Task to carry out: Go over the listing below line by line and tally those containing "Table". Give only the tally.

Source data:
· · · · · · ·
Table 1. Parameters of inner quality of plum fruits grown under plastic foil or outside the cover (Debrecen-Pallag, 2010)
· · · · · · ·
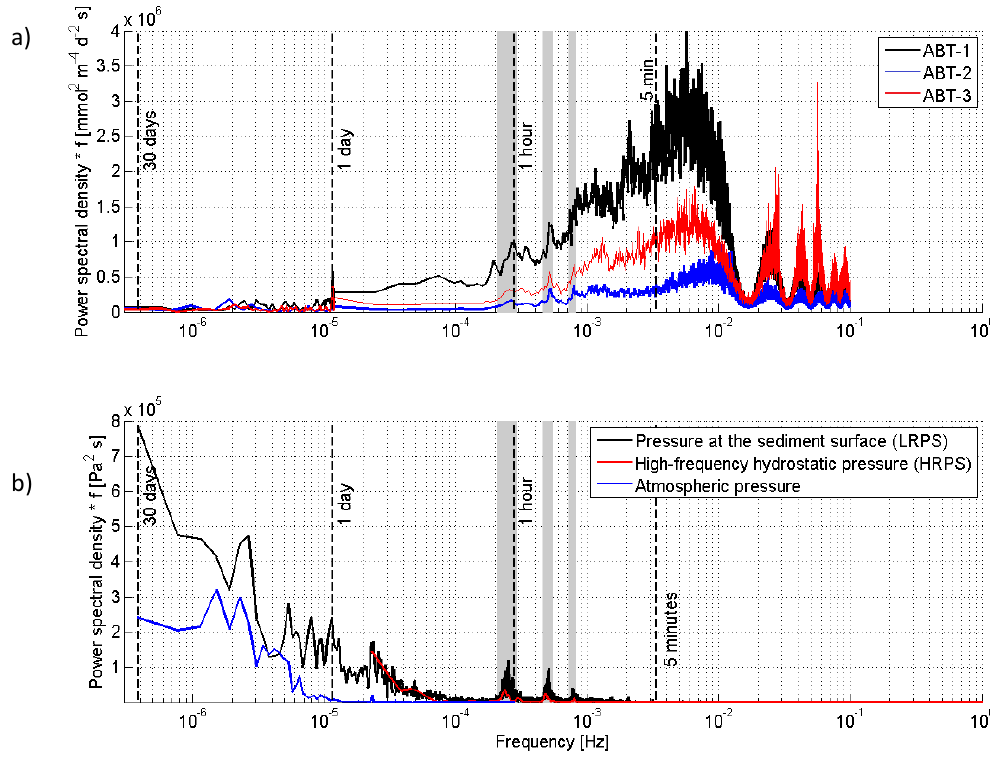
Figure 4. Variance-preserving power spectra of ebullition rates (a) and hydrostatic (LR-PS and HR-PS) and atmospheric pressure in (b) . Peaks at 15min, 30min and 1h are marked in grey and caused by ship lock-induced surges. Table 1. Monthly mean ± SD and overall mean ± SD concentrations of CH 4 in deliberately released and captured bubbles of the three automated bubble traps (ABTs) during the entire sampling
· · · · · · ·
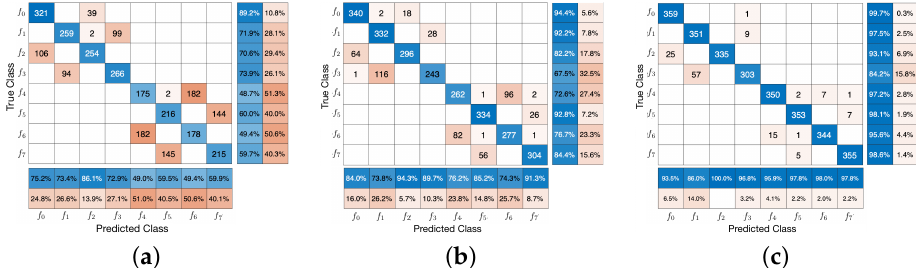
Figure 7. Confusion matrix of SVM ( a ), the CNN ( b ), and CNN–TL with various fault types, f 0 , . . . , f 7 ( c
· · · · · · ·
Completed task: 2